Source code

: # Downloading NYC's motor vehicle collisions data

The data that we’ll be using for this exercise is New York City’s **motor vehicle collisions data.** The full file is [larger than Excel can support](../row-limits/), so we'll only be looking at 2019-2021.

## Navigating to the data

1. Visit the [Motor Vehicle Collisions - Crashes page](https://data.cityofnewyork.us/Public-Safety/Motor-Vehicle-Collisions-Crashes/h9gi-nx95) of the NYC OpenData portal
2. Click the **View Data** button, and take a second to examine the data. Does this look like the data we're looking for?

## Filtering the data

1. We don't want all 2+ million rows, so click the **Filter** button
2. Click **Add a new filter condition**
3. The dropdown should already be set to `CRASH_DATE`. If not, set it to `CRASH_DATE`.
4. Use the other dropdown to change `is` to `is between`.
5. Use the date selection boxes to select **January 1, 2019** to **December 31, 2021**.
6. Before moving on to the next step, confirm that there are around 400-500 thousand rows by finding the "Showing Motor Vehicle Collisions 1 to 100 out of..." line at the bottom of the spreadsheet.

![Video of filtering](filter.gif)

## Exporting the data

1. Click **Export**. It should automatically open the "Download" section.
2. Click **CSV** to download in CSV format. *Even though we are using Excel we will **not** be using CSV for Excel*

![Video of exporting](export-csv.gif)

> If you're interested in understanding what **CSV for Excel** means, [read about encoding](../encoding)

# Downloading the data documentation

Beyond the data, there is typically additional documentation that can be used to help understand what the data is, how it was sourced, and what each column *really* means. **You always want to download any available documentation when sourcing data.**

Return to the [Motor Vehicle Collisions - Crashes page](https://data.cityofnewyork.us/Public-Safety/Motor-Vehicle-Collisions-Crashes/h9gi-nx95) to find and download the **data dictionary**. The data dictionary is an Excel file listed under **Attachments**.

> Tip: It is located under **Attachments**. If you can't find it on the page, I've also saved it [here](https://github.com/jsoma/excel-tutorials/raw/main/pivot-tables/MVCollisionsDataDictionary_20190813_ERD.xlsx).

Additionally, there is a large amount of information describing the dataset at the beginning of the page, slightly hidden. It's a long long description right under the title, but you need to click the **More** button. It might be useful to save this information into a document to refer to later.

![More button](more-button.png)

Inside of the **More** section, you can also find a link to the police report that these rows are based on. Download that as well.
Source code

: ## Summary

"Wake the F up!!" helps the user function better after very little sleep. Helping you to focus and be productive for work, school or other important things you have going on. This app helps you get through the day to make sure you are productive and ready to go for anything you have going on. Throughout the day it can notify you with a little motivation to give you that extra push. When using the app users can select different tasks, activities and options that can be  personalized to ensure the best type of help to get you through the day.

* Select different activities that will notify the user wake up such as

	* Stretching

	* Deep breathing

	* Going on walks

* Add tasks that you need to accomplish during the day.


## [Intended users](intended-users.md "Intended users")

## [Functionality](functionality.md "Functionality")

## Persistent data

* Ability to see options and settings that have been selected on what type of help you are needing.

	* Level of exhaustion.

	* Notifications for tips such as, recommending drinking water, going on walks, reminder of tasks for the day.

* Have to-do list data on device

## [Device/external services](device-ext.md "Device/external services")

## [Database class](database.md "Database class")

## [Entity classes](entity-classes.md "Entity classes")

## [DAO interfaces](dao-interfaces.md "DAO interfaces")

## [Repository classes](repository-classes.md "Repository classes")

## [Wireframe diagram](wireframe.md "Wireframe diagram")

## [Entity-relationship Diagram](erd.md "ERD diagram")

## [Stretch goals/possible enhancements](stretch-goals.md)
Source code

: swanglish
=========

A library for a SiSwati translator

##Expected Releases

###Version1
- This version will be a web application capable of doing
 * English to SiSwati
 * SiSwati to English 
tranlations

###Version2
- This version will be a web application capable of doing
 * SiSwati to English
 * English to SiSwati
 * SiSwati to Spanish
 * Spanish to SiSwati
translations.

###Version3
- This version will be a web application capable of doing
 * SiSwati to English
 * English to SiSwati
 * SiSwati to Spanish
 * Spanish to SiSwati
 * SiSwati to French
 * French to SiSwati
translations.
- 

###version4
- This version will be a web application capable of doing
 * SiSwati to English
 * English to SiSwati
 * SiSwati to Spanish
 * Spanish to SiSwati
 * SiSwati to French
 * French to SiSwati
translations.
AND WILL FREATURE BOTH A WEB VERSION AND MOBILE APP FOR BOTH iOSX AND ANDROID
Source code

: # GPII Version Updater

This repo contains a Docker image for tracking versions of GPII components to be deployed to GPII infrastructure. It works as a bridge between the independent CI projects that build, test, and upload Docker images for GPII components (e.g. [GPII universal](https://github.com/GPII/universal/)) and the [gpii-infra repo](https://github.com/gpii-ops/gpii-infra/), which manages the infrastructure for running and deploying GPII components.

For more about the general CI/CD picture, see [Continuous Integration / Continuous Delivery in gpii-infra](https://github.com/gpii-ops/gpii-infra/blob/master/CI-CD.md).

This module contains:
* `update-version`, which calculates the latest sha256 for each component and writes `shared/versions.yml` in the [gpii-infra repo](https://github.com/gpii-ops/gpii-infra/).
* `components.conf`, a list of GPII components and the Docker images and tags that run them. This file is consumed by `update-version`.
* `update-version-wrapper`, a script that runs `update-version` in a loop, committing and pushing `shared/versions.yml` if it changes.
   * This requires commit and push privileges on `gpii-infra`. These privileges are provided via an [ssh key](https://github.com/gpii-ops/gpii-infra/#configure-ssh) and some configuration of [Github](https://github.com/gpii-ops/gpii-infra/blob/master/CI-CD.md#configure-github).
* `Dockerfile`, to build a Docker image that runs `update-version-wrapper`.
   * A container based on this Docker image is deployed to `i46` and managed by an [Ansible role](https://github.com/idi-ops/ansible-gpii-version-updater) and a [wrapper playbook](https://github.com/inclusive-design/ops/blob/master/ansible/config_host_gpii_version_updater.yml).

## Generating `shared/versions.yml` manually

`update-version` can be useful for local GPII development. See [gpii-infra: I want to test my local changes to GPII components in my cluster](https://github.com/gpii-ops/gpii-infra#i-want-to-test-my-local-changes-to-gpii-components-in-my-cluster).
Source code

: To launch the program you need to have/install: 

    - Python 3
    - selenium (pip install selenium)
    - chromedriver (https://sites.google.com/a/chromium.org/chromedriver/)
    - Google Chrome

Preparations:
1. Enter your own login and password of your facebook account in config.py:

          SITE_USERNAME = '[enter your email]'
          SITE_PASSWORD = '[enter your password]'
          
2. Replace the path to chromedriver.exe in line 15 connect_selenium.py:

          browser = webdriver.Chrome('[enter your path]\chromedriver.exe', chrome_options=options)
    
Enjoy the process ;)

※ ※ ※

Task to carry out
Repeat, without change, each line of the data above from the one that contains "To launch the" through the final line, counting both.

Response box
: To launch the program you need to have/install: 

    - Python 3
    - selenium (pip install selenium)
    - chromedriver (https://sites.google.com/a/chromium.org/chromedriver/)
    - Google Chrome

Preparations:
1. Enter your own login and password of your facebook account in config.py:

          SITE_USERNAME = '[enter your email]'
          SITE_PASSWORD = '[enter your password]'
          
2. Replace the path to chromedriver.exe in line 15 connect_selenium.py:

          browser = webdriver.Chrome('[enter your path]\chromedriver.exe', chrome_options=options)
    
Enjoy the process ;)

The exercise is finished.